I met Melody through her parents, Casper and Theresa, residents of Val Marie and loyal parishioners at our Nativity of the Virgin Mary church before it closed due to a dwindling congregation. Casper rang the bell every Sunday morning, and Theresa was our sacristan, preparing the altar and cleaning the sacristy, the room off the altar where we kept all the sacramentals - the candles, cloths, holy water, wine and vestments. (In secular language, the sacristy would be something like the change room and the offstage.)

I was born into the Catholic tradition and so have inherited a respect, if not a veneration, for the movements and gestures of the mass. While all that bowing, kneeling, reciting psalms, blessings, and communal confessing might seem irrelevant to some, I value them as part of my spiritual life as others might value practising the two-step or line dancing as part of their social life. Knowing her faith was a large part of Melody’s character, it was fitting she asked for a funeral mass. I found it sad, however, that so many people groaned they would have to sit through a mass.

Melody always seemed to find ways to put herself in the pathway of her God. Hers was a child-like sense of a parental God who looked after her, smiled down on her. And, despite her many challenges and struggles, she carried a faith far greater than my own. A faith that belied an understanding of The Beyond I’ve never been able to master. She believed that when she died, she would be returned to her parents, whom she deeply missed.

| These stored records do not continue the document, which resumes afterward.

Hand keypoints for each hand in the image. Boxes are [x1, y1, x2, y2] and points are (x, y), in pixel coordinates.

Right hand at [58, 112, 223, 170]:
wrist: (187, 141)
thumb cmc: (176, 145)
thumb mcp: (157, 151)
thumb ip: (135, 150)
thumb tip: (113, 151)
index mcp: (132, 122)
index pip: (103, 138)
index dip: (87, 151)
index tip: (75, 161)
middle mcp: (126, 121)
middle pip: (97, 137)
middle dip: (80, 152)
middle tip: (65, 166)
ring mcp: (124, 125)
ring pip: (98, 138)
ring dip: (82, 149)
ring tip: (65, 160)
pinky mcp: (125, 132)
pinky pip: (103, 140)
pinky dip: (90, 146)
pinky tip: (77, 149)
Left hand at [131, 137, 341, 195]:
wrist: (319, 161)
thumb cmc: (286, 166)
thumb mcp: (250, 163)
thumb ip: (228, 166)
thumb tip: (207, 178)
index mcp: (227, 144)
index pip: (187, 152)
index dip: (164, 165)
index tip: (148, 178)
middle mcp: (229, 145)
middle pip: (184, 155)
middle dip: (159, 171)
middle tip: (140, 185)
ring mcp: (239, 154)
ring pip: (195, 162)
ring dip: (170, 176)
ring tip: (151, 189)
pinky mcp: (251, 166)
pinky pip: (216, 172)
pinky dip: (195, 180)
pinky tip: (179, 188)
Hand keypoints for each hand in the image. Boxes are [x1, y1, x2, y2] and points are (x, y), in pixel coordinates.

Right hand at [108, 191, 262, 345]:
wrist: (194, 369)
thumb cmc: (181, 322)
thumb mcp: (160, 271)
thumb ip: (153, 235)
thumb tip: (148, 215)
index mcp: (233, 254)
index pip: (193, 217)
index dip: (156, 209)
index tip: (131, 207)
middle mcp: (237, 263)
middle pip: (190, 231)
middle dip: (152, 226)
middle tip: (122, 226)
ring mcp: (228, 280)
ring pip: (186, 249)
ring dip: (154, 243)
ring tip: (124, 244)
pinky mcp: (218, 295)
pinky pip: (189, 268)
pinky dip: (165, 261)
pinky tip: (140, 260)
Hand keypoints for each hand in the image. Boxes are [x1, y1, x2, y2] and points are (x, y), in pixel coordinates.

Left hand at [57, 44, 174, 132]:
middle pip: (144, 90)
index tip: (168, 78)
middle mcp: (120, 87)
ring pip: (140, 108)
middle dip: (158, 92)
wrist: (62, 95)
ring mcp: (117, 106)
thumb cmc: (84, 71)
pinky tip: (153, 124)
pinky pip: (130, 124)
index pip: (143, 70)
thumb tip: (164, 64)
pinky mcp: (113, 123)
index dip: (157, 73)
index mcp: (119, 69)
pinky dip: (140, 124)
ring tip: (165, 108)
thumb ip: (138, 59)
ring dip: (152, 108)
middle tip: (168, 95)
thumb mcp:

I don’t know how many of us present at her funeral mass felt the same way or believed in the same God or God’s abilities. The range of responses and energies in the hall covered the gamut, from bored-looking, gum-chewing faces to reverent bowed heads. I wondered if those of us with our moments of skepticism might suspend our cynicism long enough to benefit from Melody’s faith and thereby be open to a humble shift in disposition. I suppose for that to happen, we’d have to desire such a shift. But, if you ask me, churches exclude the skeptics among us when they use exclusive-members-club language like “You must believe in order to be saved.” Even words like: “You have to be open to be changed,” are more along Jesus’ lines?

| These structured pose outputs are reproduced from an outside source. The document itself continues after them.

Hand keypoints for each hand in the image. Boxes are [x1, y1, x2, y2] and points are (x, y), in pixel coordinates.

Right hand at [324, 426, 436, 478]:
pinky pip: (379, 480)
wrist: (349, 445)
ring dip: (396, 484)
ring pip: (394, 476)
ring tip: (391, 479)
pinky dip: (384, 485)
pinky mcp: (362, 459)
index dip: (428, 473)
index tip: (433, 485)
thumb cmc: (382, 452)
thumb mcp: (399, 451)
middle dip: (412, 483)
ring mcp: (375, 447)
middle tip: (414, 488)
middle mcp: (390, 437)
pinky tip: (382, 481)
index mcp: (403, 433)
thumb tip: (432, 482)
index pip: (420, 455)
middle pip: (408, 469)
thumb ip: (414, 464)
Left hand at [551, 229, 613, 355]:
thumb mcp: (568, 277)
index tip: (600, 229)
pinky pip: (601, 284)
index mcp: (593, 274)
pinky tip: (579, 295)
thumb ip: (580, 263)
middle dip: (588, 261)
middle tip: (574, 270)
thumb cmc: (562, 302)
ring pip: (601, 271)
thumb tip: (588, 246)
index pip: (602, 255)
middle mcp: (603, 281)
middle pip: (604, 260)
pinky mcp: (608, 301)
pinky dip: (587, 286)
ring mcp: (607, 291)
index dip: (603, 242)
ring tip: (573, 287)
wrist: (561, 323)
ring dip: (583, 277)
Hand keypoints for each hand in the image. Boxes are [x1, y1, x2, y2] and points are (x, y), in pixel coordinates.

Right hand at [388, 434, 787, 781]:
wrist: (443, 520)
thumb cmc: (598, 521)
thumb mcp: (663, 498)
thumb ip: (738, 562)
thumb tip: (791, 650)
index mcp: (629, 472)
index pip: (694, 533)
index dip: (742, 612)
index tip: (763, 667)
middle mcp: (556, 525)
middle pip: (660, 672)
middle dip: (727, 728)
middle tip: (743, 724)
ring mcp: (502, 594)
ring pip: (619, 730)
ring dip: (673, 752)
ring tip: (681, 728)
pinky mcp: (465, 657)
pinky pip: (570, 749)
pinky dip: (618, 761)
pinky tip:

Melody was open to all kinds of people, and she told every one of us that she loved us. For a while, after her mom died, I would make a point of taking her to Humpty’s for their two-for-one steak night every time I was in Swift Current. She would play her new favourite melody on her phone, usually a Christian rock band. Then she’d ask me if I was going to eat my rice pudding. I assumed she wanted it, but she took it to her dad, who had a hard time chewing and who loved rice pudding.

She texted me just a few weeks before her death to ask how my dad was, and she didn’t mention her own declining health. She seemed to know who needed cheering up and when they needed it, and I believe that included our experience of her own funeral.

Deacon Dave set the tone with a brief introduction before the mass that began with a welcome to all present and an invitation to join in to the degree they felt comfortable.

Maybe you’re here because you knew and loved Melody as we did, he said. Or perhaps you knew her parents. Or perhaps you’re here because that is the way things are done in prairie villages. Or maybe you’re here because there’ll be a lunch afterwards.

Then he turned our attention to “the dash” - the space between January 9, 1972, and June 25, 2022, the dates of Melody’s physical birth and death. A service is a place where we have the opportunity to witness what happens in “the dash.” For some reason, my mind went to the time-check on CBC radio: “The beginning of the long dash ….” A funeral is a time-check for all of us, and if we’re lucky, we get a long dash before we reach the end. But let’s not make it a mad dash, I tell myself, because it’s always over too soon, partly because we are always in a hurry.

I was asked to read from Ecclesiastes, that classic scripture about seasons and cycles. “There’s an appointed time for everything … a time to be born, and a time to die … a time to weep and a time to laugh … a time to seek and a time to lose; a time to keep and a time to cast away; a time to rend and a time to sew; a time to speak and a time to be silent …. You can’t add anything to it or take anything away from it. Whatever happens, or can happen, has already happened before.”

When I was younger, I resisted those words. Now they bring a certain reassurance and understanding that there is a rhyme and reason to the universe. This time I noted how Ecclesiastes resonates with indigenous spirituality: Life is not about climbing a ladder to ultimate success as much as it is about honouring the cycle of existence, played like a melody with choruses and refrains. We come, and we go, we make errors, we make amends, we move through seasons of growth and decay. Can we show up for it all? Can we learn a thing or two about what is sacred and needs to be treasured and cherished, the way Melody did?